China Is
Not The Problem
By Paul Craig Roberts
08/17/07 "ICH"
-- -- At a time when even the Wall Street Journal has
disappeared into the maw of a huge media conglomerate, the
New York Times remains an independent newspaper. But it
doesn’t show any independence in reporting or in thought.
The Times issued a mea culpa for letting its reporter,
Judith Miller, misinform readers about Iraq, thus helping
the neoconservatives set the stage for their invasion. Now
the Times’ reporting on Iran seems to be repeating the
mistake. After the US commits another senseless act of naked
aggression by bombing Iran, will the Times publish another
mea culpa?
The Times editorials also serve as conduits for propaganda.
On August 13, a Times editorial jumped on China for
“irresponsible threats” that threaten free trade. The Times’
editorialists do not understand that the offshoring of
American jobs, which the Times mistakenly thinks is free
trade, is a far greater threat to America than a reminder
from the Chinese, who are tired of US bullying, that China
is America’s banker.
Let’s briefly review the “China threat” and then turn to the
real problem.
Members of the US government believe, as do many Americans,
that the Chinese currency is undervalued relative to the US
dollar and that this is the reason for America’s large trade
deficit with China. Pressure continues to be applied to
China to revalue its currency in order to reduce its trade
advantage over goods made in the US.
The pressure put on China is misdirected. The exchange rate
is not the main cause of the US trade deficit with China.
The costs of labor, regulation and harassment are far lower
in China, and US corporations have offshored their
production to China in order to benefit from these lower
costs. When a company shifts its production from the US to a
foreign country, it transforms US GDP into imports. Every
time a US company offshores goods and services, it adds to
the US trade deficit.
Clearly, it is a mistake for the US government and
economists to think of the imbalance as if it were produced
by Chinese companies underselling goods produced by US
companies in America. The imbalance is the result of US
companies producing their goods in China and selling them in
America.
Many believe the solution is to force China to revalue its
currency, thereby driving up the prices of 70% of the goods
on Wal-Mart shelves. Mysteriously, members of the US
government believe that it would help the US consumer, who
is as dependent on imported manufactured goods as he is on
imported energy, to be charged higher prices.
China believes that the exchange rate is not the cause of US
offshoring and opposes any rapid change in its currency’s
value. In a message issued in order to tell the US to ease
off the public bullying, China reminded Washington that the
US doesn’t hold all the cards.

TASKS:
a: Please list the costs that the essay on the US trade deficit with China says are far lower in China.
b: Pick up the essay on the US trade deficit with China after its final sentence and carry the argument forward.

PROVIDED DATA:
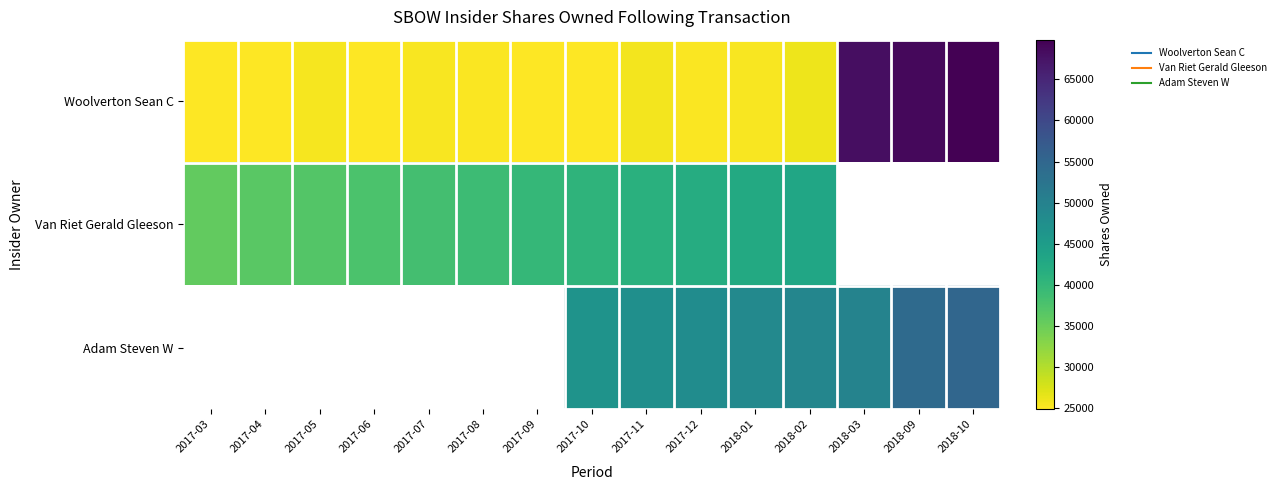

Which has a higher value, 2017-06 or 2017-07?

2017-07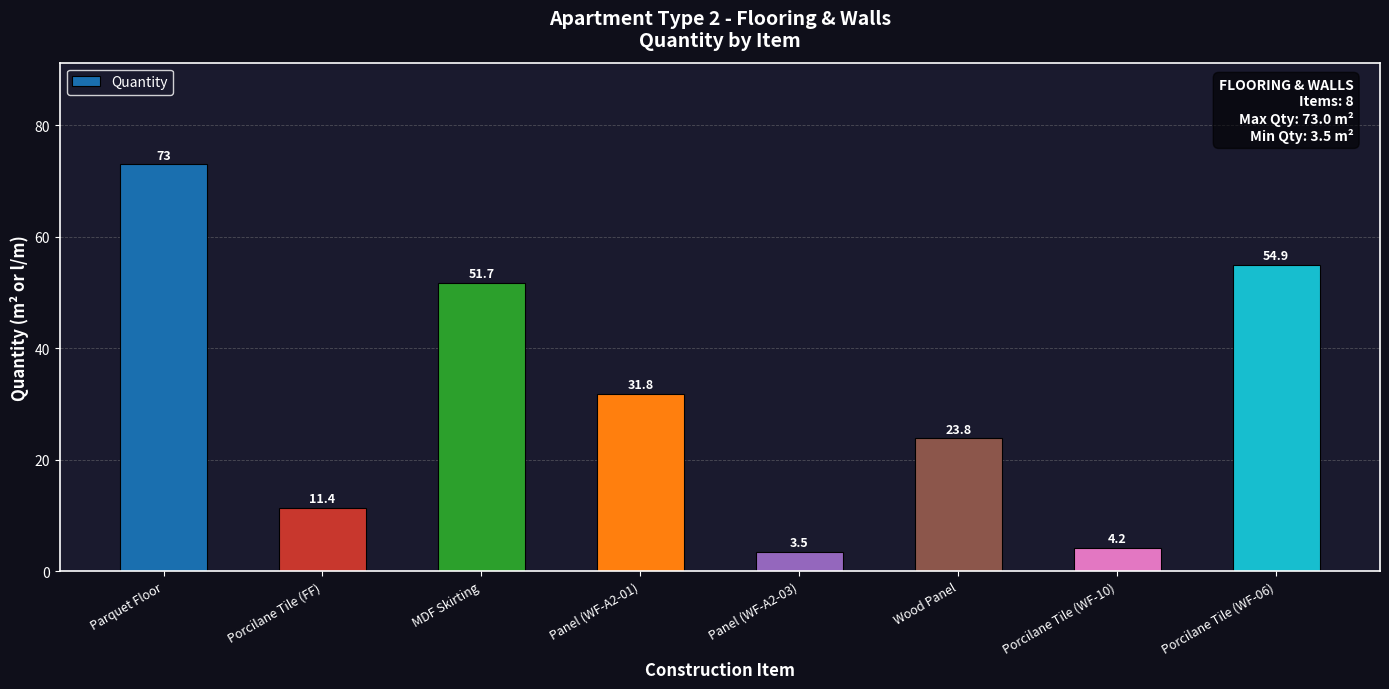

Reading left to right, extract all data points from this chart.

73.0	11.4	51.7	31.8	3.5	23.8	4.2	54.9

SET OF ANSWERS:
a: labor, regulation, harassment

b:
The NYT editorial expresses the concern that China’s
“threat” will cause protectionist US lawmakers to stick on
tariffs and start a trade war. “Free trade, free market”
economists rush to tell us how bad this would be for US
consumers: A tariff would raise the price of consumer goods.
The free market economists don’t tell us that dollar
depreciation would have the same effect. Goods made in China
would go up 30 percent in price if a 30 percent tariff was
placed on them, and the goods would go up 30 percent in
price if the value of the Chinese currency rises 30 percent
against the dollar.
So, why all the fuss about tariffs?
The fuss about tariffs makes even less sense once one
realizes that the purpose of tariffs is to protect
domestically produced goods from cheaper imports. However,
US tariffs today would be imposed on the offshored
production of US firms. In the era of offshoring,
corporations are not a constituency for tariffs.
Tariffs would benefit American labor, something that the US
Chamber of Commerce, the National Association of
Manufacturers, and the Republican Party would strongly
oppose. A wage equalization tariff would wipe out much of
the advantage of offshoring. Profits would come down, and
with lower profits would come lower CEO compensation and
shareholder returns.
Obviously, the corporate interests and Wall Street do not
want any tariffs.
The NYT and “free trade” economists haven’t caught on,
because they mistakenly think that offshoring is trade. In
fact, offshoring is labor arbitrage. US labor is simply
removed from production functions that produce goods and
services for US markets and replaced with foreign labor. No
trade is involved. Instead of being produced in America, US
brand names sold in America are produced in China.
It is not China’s fault that American corporations have so
little regard for their employees and fellow citizens that
they destroy their economic opportunities and give them to
foreigners instead.
It is paradoxical that everyone is blaming China for the
behavior of American firms. What is China supposed to do,
close its borders to foreign capital?
When free market economists align, as they have done, with
foreigners against American citizens, they destroy their
credibility and the future of economic freedom. Recently the
Independent Institute, with which I am associated, stressed
that free market associations “have defended completely open
immigration and free markets in labor,” emphasizing that 500
economists signed the Independent Institute’s Open Letter on
Immigration in behalf of open immigration.
Such a policy is satisfying to some in its ideological
purity. But what it means in practice is that the Americans,
who are displaced in their professional and manufacturing
jobs by offshoring and work visas for foreigners, also
cannot find work in the unskilled and semi-skilled jobs
taken over by illegal immigrants. A free market policy that
gives the bird to American labor is not going to win
acceptance by the population. Such a policy serves only the
owners of capital and its senior managers.
Free market economists will dispute this conclusion. They
claim that offshoring and unrestricted immigration provide
consumers with cheaper prices in the market place. What the
free market economists do not say is that offshoring and
unrestricted immigration also provide US citizens with lower
incomes, fewer job opportunities, and less satisfying jobs.
There is no evidence that consumer prices fall by more than
incomes so that US citizens can be said to benefit
materially. The psychological experience of a citizen losing
his career to a foreigner is alienating.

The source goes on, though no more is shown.